Неожиданно его мысль сделала скачок, и он сказал:
— Кланяйтесь отцу. Он не имел никакого отношения к тому нападению на меня в Копенгагене!
Я не знал ни о каком нападении и растерялся. И услышал сбивчивый рассказ о писателе Хаукланде {113} , настоящем бандите, которого Гамсун защищал в прессе. Будучи гостем Мунка, я мог только с участием и уважением выслушать этот рассказ. Позже я узнал, что отец и не думал оправдывать поступок Хаукланда, как считал Мунк. Просто он и Христиан Крог не поддержали призыв консервативной прессы лишить такого талантливого прозаика, каким был Андреас Хаукланд, его писательской стипендии из-за драки, во время которой пролилась лишь капля крови из носа…
Мунк проводил меня до двери. Я искренне поблагодарил его за встречу, которую уже запомнил на всю жизнь. Он был сама доброжелательность, когда прощался со мной.

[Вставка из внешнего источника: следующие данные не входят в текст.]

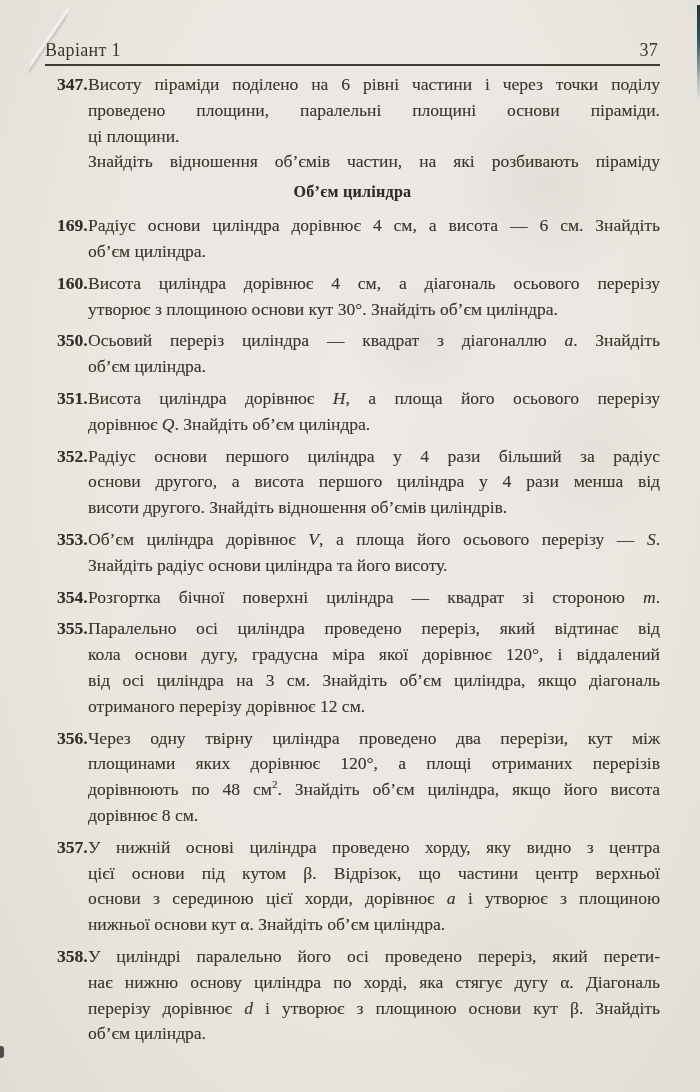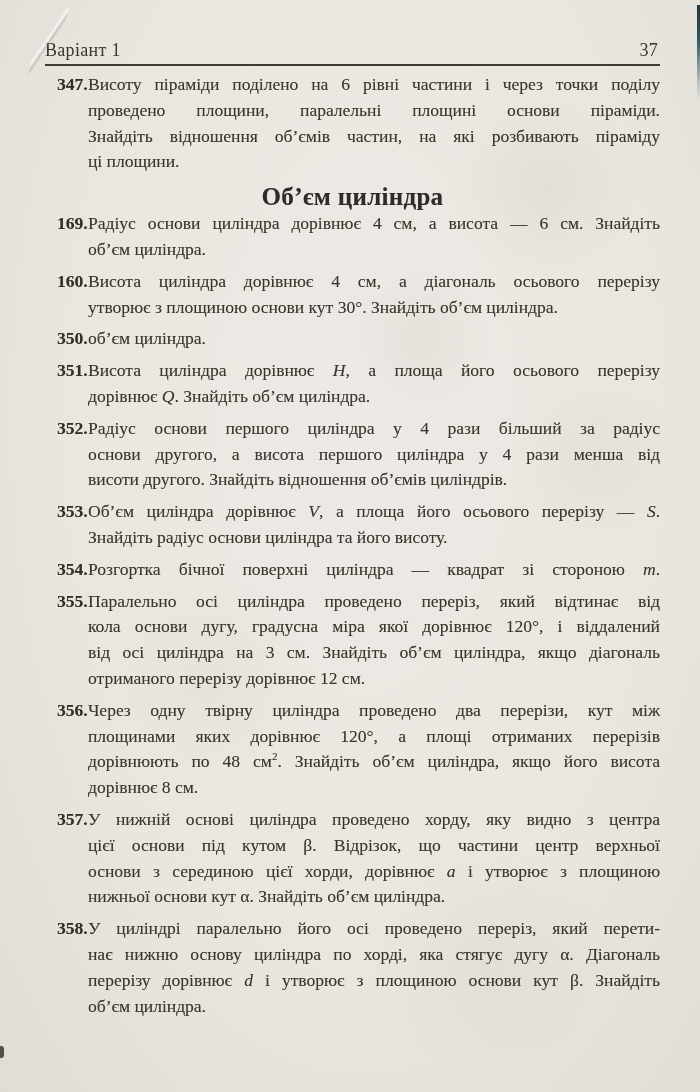--- a/index.html
+++ b/index.html
@@ -89,8 +89,8 @@
           <div class="problem-body">
             <div class="line">Висоту піраміди поділено на 6 рівні частини і через точки поділу</div>
             <div class="line">проведено площини, паралельні площині основи піраміди.</div>
+            <div class="line line-last">ці площини.</div>
             <div class="line">Знайдіть відношення об’ємів частин, на які розбивають піраміду</div>
-            <div class="line line-last">ці площини.</div>
           </div>
         </div>
       </div>

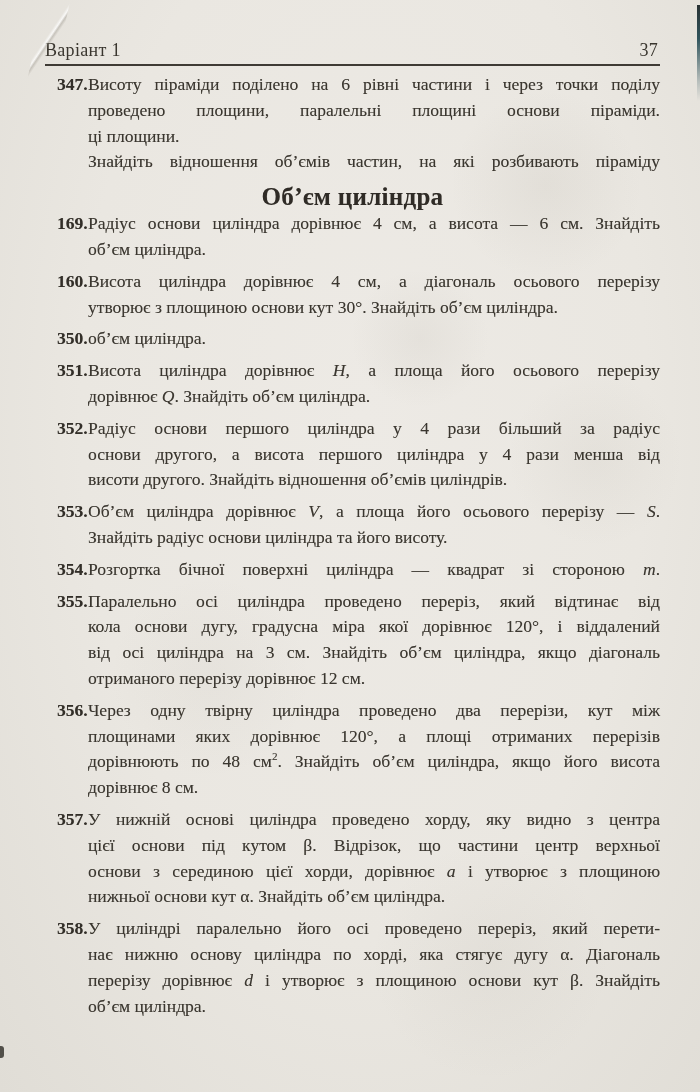--- a/index.html
+++ b/index.html
@@ -52,8 +52,8 @@
   
   main{margin:6px 40px 0 45px;}
   h2{
-    text-align:center;font-size:25px;font-weight:bold;color:#2f2b26;
-    margin:8px 0 0 0;letter-spacing:.3px;
+    text-align:center;font-size:16px;font-weight:bold;color:#2f2b26;
+    margin:8px 0 12px 0;letter-spacing:.3px;
     text-shadow:.2px .2px .5px rgba(58,54,47,.35);
   }
   .problem{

На смерть Мунка, последовавшую в 1944 году, отец написал маленькое стихотворение. Это не было, как намекали некоторые злопыхатели, своеобразным запоздалым заигрыванием, теперь, когда приближался конец нацистской Германии. Отец был не из таких, и это всем известно. Стихотворение, не имевшее поэтической ценности, выражало лишь спонтанное желание поблагодарить художника, одного из немногих его современников, вошедших в историю, и выразить ему уважение за его бескомпромиссное отношение к жизни и к творчеству.
Я не историк и не летописец, к тому же я не знаю принятой у них терминологии. Я только пытаюсь своими словами, и как можно проще, рассказать о том времени своей жизни, которое и дарило и отнимало, хотя сама по себе эта тема, безусловно, является частью истории, и ее можно рассматривать не только с моей точки зрения.
Немцы довольно рано стали искать сближения со мной. Разумеется, для того, чтобы через меня приблизиться к труднодоступному Кнуту Гамсуну. Я не разделял взглядов нацистов на культуру и делал все возможное, чтобы не играть никакой официальной роли в затеянной ими игре. Я последовательно придерживался тех разъяснений, которые получил от Объединения представителей изобразительного искусства. Но, конечно, мне часто приходилось предпринимать тактические шаги, когда возникали ситуации, которые оказывались в поле зрения и рейхскомиссариата и даже гестапо.
Как уже говорилось, в 1940 году Гулбранд Люнде возглавил департамент, занимающийся делами культуры и пропаганды. Я его почти не знал, и мое впечатление о нем было не из тех, что оставляют долгий след в памяти. К его неприятным качествам относились и его непроходимая глупость и полное отсутствие способности судить художественное произведение. Те же качества продемонстрировал и новый директор Национальной галереи — Сёрен Унсагер, когда он и Люнде во время войны позволили открыть выставку декадентского искусства и «неудачных» приобретений галереи. Среди них были работы Мунка и Кая Фьелля.